--- Data provided ---

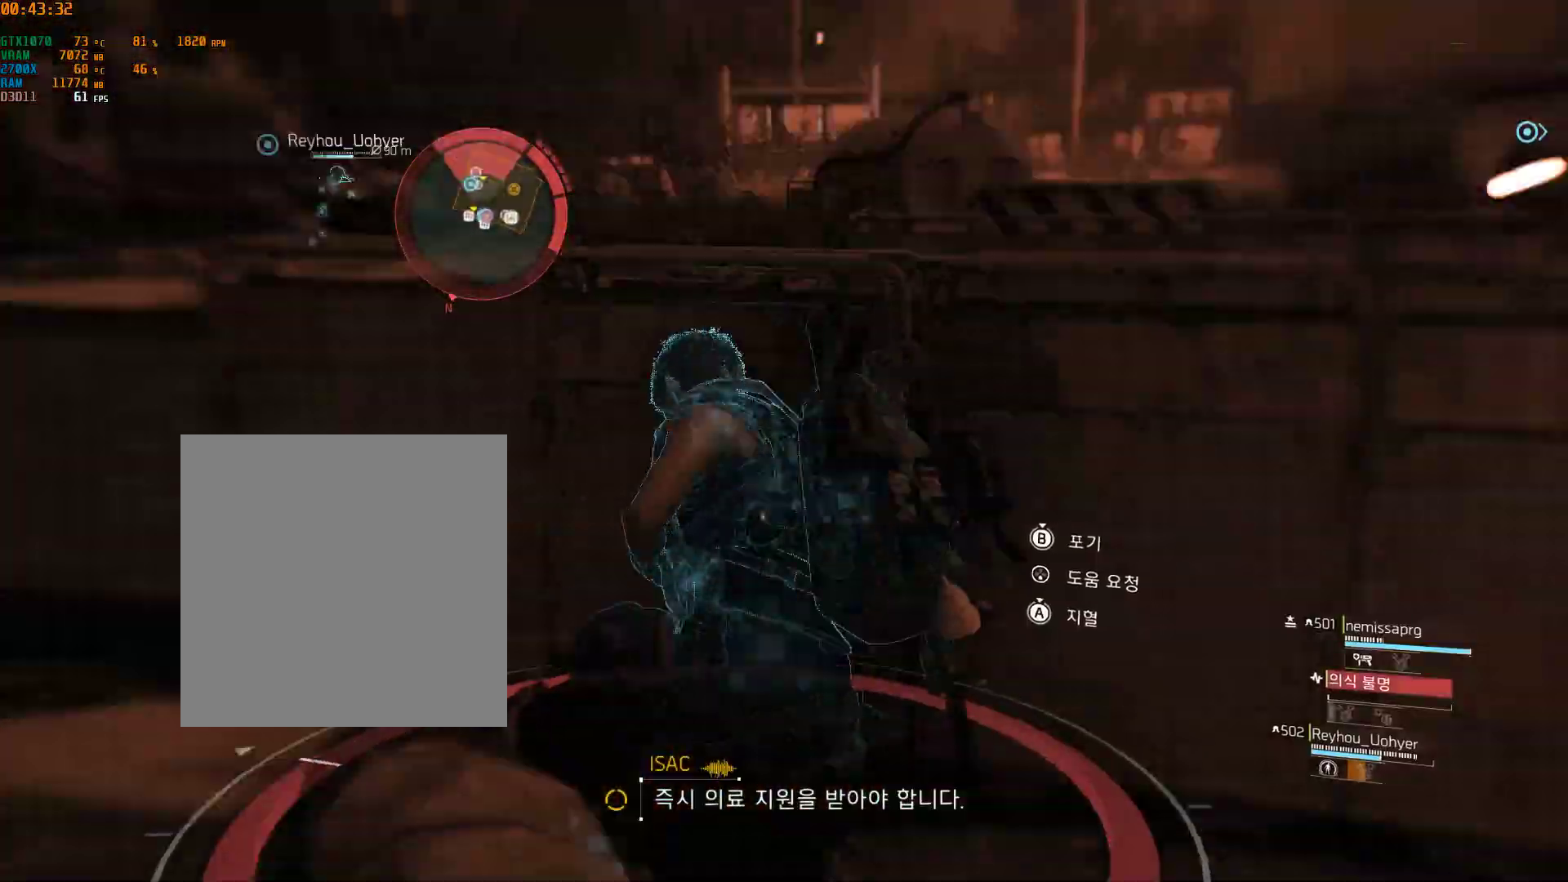
{"dt_ms": 500, "buttons": [], "left_stick": "up-right", "events": [[233, "left_stick", "right"], [433, "left_stick", "up-right"]]}
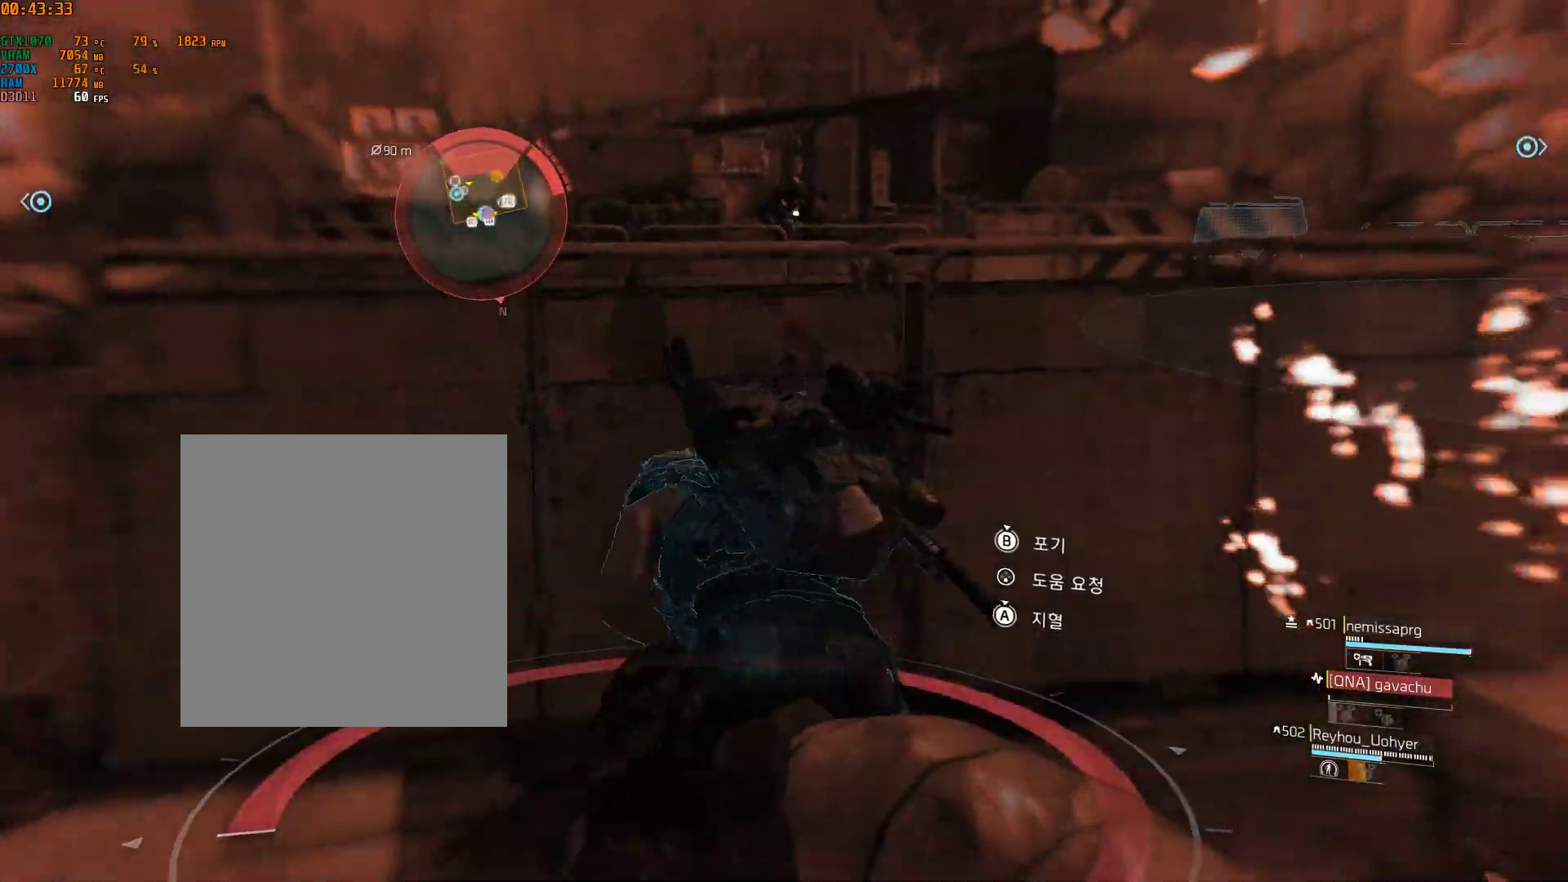
{"dt_ms": 500, "buttons": [], "left_stick": "center", "events": [[167, "left_stick", "center"]]}
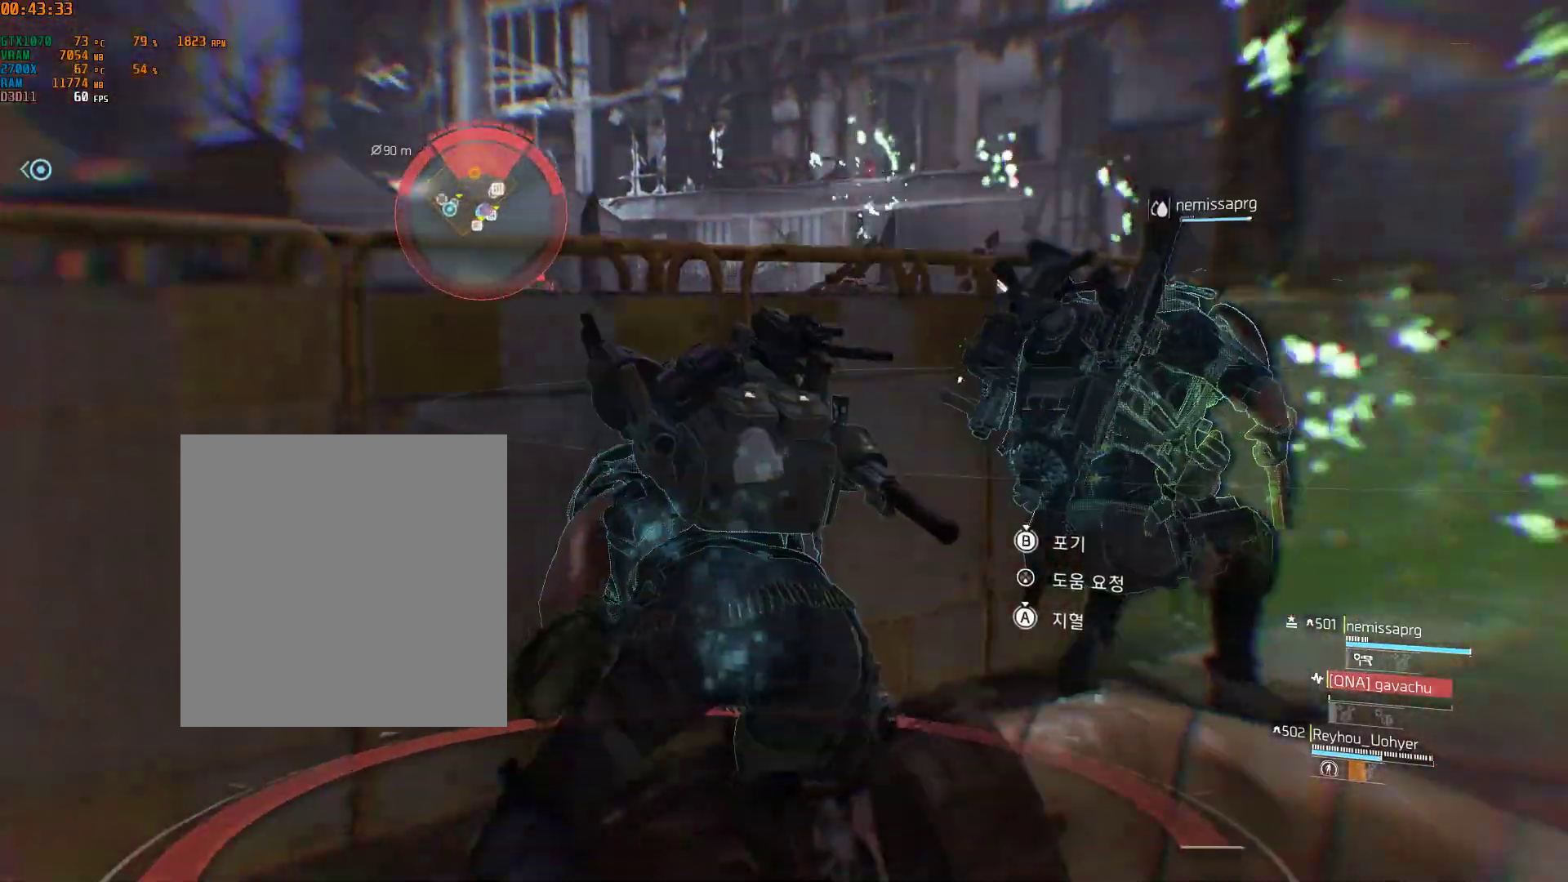
{"dt_ms": 500, "buttons": [], "left_stick": "down-left", "events": [[383, "left_stick", "down-left"]]}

---

Activity. From the material above, output every line exactly as written, dropping any picture.

Problem solution.
{"dt_ms": 500, "buttons": [], "left_stick": "up-right", "events": [[233, "left_stick", "right"], [433, "left_stick", "up-right"]]}
{"dt_ms": 500, "buttons": [], "left_stick": "center", "events": [[167, "left_stick", "center"]]}
{"dt_ms": 500, "buttons": [], "left_stick": "down-left", "events": [[383, "left_stick", "down-left"]]}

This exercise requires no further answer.